TASK ITEM:
Within the records below, find the line with "13.02.2021 – 09:50" and the line with "Самосовершенствование - это", then reproduce exactly those two lines and all lines between them, without any picture.

(DATA FOR THIS EXERCISE Opens)

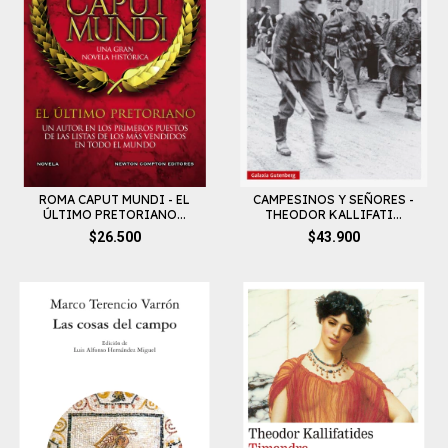
ROMA CAPUT MUNDI - EL
CAMPESINOS Y SEÑORES -
ÚLTIMO PRETORIANO...
THEODOR KALLIFATI...
$26.500
$43.900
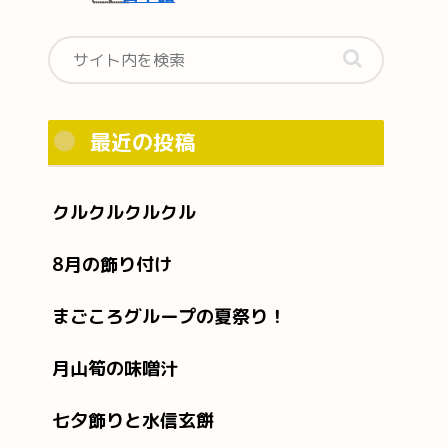
最近の投稿
クルクルクルクル
8月の飾り付け
まごころグループの夏祭り！
月山筍の味噌汁
七夕飾りと水信玄餅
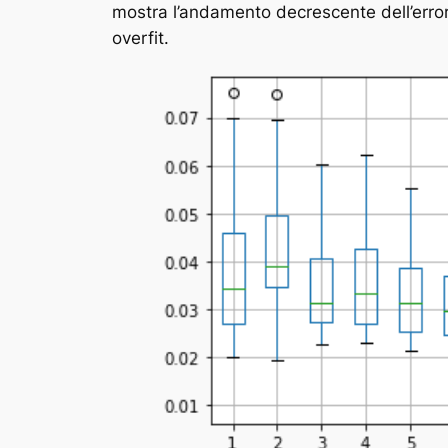
mostra l’andamento decrescente dell’erro
overfit.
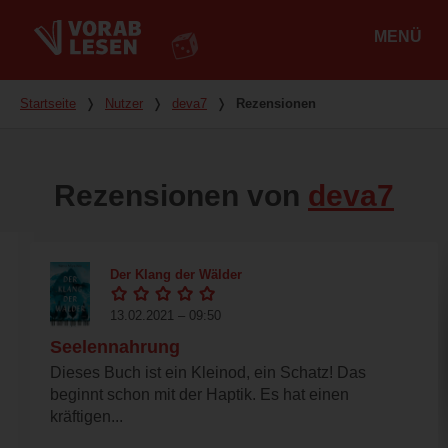
MENÜ
Hauptmenü
Du bist hier
Startseite
❭
Nutzer
❭
deva7
❭
Rezensionen
Rezensionen von
deva7
Der Klang der Wälder
13.02.2021 – 09:50
Seelennahrung
Dieses Buch ist ein Kleinod, ein Schatz! Das
beginnt schon mit der Haptik. Es hat einen
kräftigen...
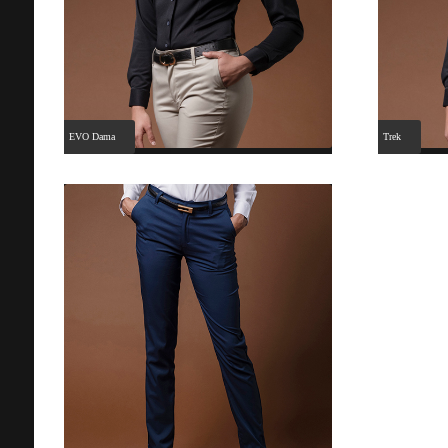
EVO Dama
Trek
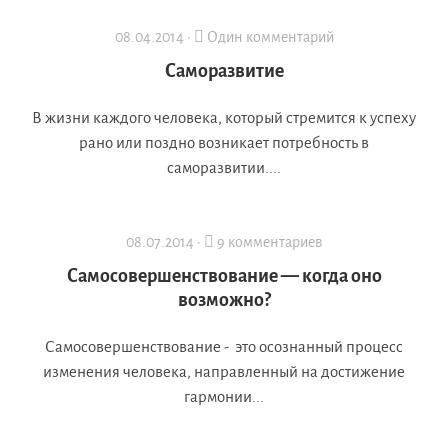
08.04.2014 ·
Один комментарий
Саморазвитие
В жизни каждого человека, который стремится к успеху
рано или поздно возникает потребность в
саморазвитии....
08.07.2014 ·
9 комментариев
Самосовершенствование — когда оно
возможно?
Самосовершенствование - это осознанный процесс
изменения человека, направленный на достижение
гармонии...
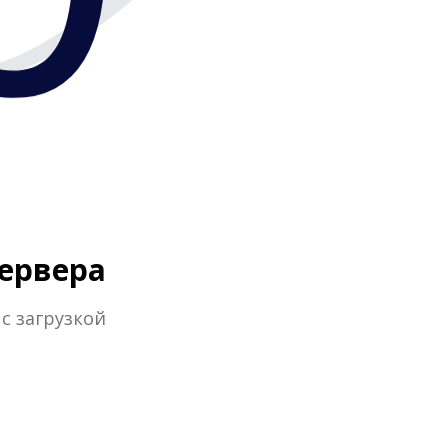
0
сервера
 с загрузкой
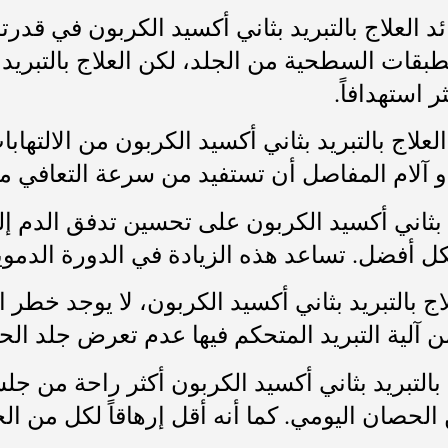
ئد العلاج بالتبريد بثاني أكسيد الكربون في ق
الطبقات السطحية من الجلد، لكن العلاج بالتبريد
 استهدافاً.
ن العلاج بالتبريد بثاني أكسيد الكربون من الالت
 آلام المفاصل أن تستفيد من سرعة التعافي مم
د بثاني أكسيد الكربون على تحسين تدفق الدم إل
ل أفضل. تساعد هذه الزيادة في الدورة الدموي
ج بالتبريد بثاني أكسيد الكربون، لا يوجد خطر ا
من آلية التبريد المتحكم فيها عدم تعرض جلد ا
ج بالتبريد بثاني أكسيد الكربون أكثر راحة من ج
الحصان اليومي. كما أنه أقل إرهاقاً لكل من الح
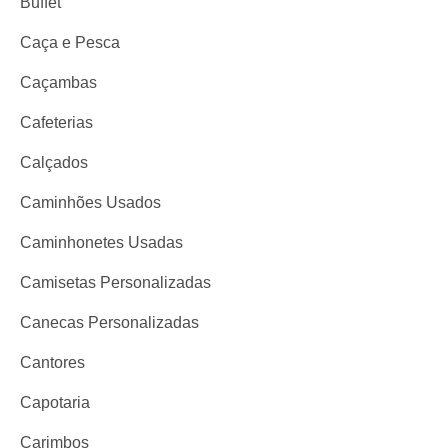
Buffet
Caça e Pesca
Caçambas
Cafeterias
Calçados
Caminhões Usados
Caminhonetes Usadas
Camisetas Personalizadas
Canecas Personalizadas
Cantores
Capotaria
Carimbos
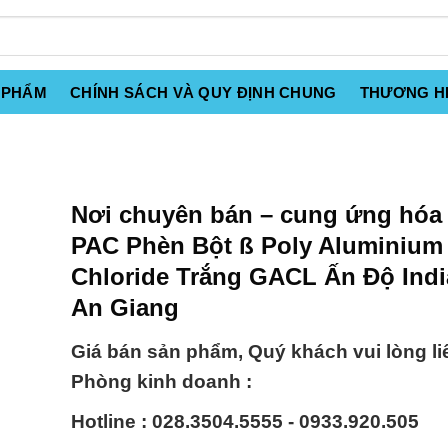
 PHẨM
CHÍNH SÁCH VÀ QUY ĐỊNH CHUNG
THƯƠNG H
Nơi chuyên bán – cung ứng hóa 
PAC Phèn Bột ß Poly Aluminium
Chloride Trắng GACL Ấn Độ India
An Giang
Giá bán sản phẩm, Quý khách vui lòng li
Phòng kinh doanh :
Hotline : 028.3504.5555 - 0933.920.505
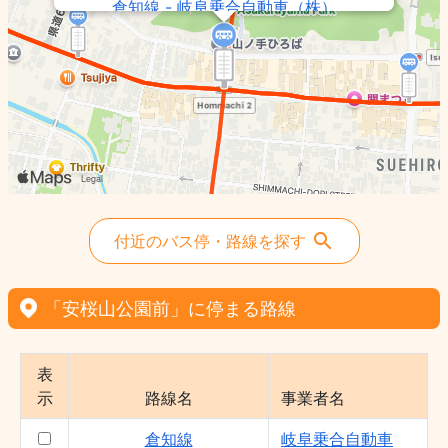
倉知線 - 岐阜乗合自動車（株）
付近のバス停・路線を探す
「安桜山公園前」に停まる路線
表
示
路線名
事業者名
倉知線
岐阜乗合自動車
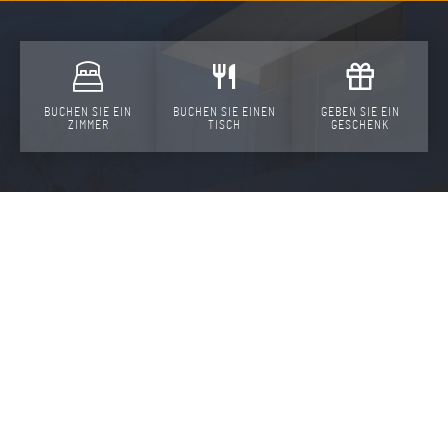
BUCHEN SIE EIN
BUCHEN SIE EINEN
GEBEN SIE EIN
ZIMMER
TISCH
GESCHENK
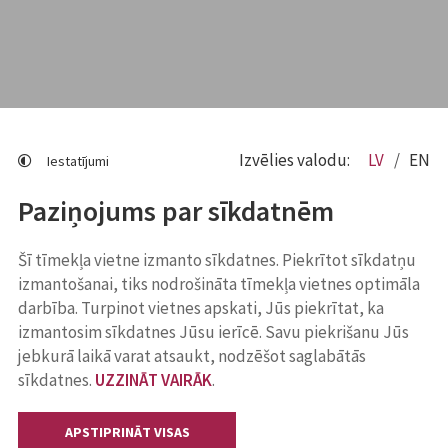
Izvēlies valodu:
LV
EN
Iestatījumi
Paziņojums par sīkdatnēm
Šī tīmekļa vietne izmanto sīkdatnes. Piekrītot sīkdatņu
izmantošanai, tiks nodrošināta tīmekļa vietnes optimāla
darbība. Turpinot vietnes apskati, Jūs piekrītat, ka
izmantosim sīkdatnes Jūsu ierīcē. Savu piekrišanu Jūs
jebkurā laikā varat atsaukt, nodzēšot saglabātās
sīkdatnes.
UZZINĀT VAIRĀK
.
APSTIPRINĀT VISAS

(DATA FOR THIS EXERCISE Closes)

RESPONSE TO THIS TASK:
13.02.2021 – 09:50
Seelennahrung
Dieses Buch ist ein Kleinod, ein Schatz! Das
beginnt schon mit der Haptik. Es hat einen
kräftigen...
EVO Dama
Trek
08.04.2014 ·
Один комментарий
Саморазвитие
В жизни каждого человека, который стремится к успеху
рано или поздно возникает потребность в
саморазвитии....
08.07.2014 ·
9 комментариев
Самосовершенствование — когда оно
возможно?
Самосовершенствование - это осознанный процесс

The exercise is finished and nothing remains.